__What is being asked__: Can you edit the items below so that every "無料" becomes "0円", with everything else unchanged and the pictures left out of your answer?

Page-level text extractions
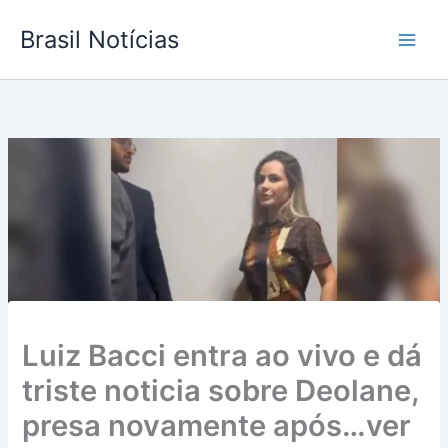
Ir
Brasil Notícias
para
o
conteúdo
Luiz Bacci entra ao vivo e dá
triste noticia sobre Deolane,
presa novamente após…ver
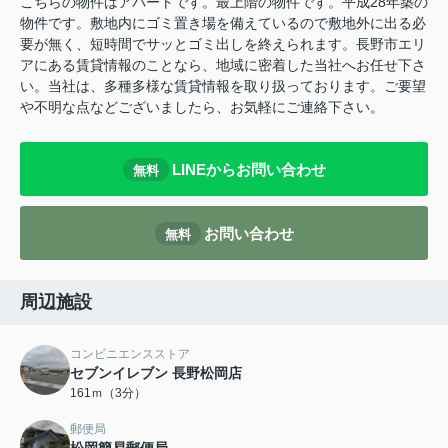
こちらの物件はアパートです。最上階の物件です。平成28年築の
物件です。敷地内にゴミ置き場を備えているので敷地外に出る必
要が無く、短時間でサッとゴミ出しを終えられます。長野市エリ
アにある賃貸情報のことなら、地域に密着した当社へお任せ下さ
い。当社は、多種多様な賃貸情報を取り扱っております。ご要望
や不明な点などございましたら、お気軽にご連絡下さい。
LINEからお問い合わせ
無料
お問い合わせ
無料
周辺施設
コンビニエンスストア
セブンイレブン 長野松岡店
161ｍ（3分）
郵便局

__Response to the exercise__:
Ir
Brasil Notícias
para
o
conteúdo
Luiz Bacci entra ao vivo e dá
triste noticia sobre Deolane,
presa novamente após…ver
こちらの物件はアパートです。最上階の物件です。平成28年築の
物件です。敷地内にゴミ置き場を備えているので敷地外に出る必
要が無く、短時間でサッとゴミ出しを終えられます。長野市エリ
アにある賃貸情報のことなら、地域に密着した当社へお任せ下さ
い。当社は、多種多様な賃貸情報を取り扱っております。ご要望
や不明な点などございましたら、お気軽にご連絡下さい。
LINEからお問い合わせ
0円
お問い合わせ
0円
周辺施設
コンビニエンスストア
セブンイレブン 長野松岡店
161ｍ（3分）
郵便局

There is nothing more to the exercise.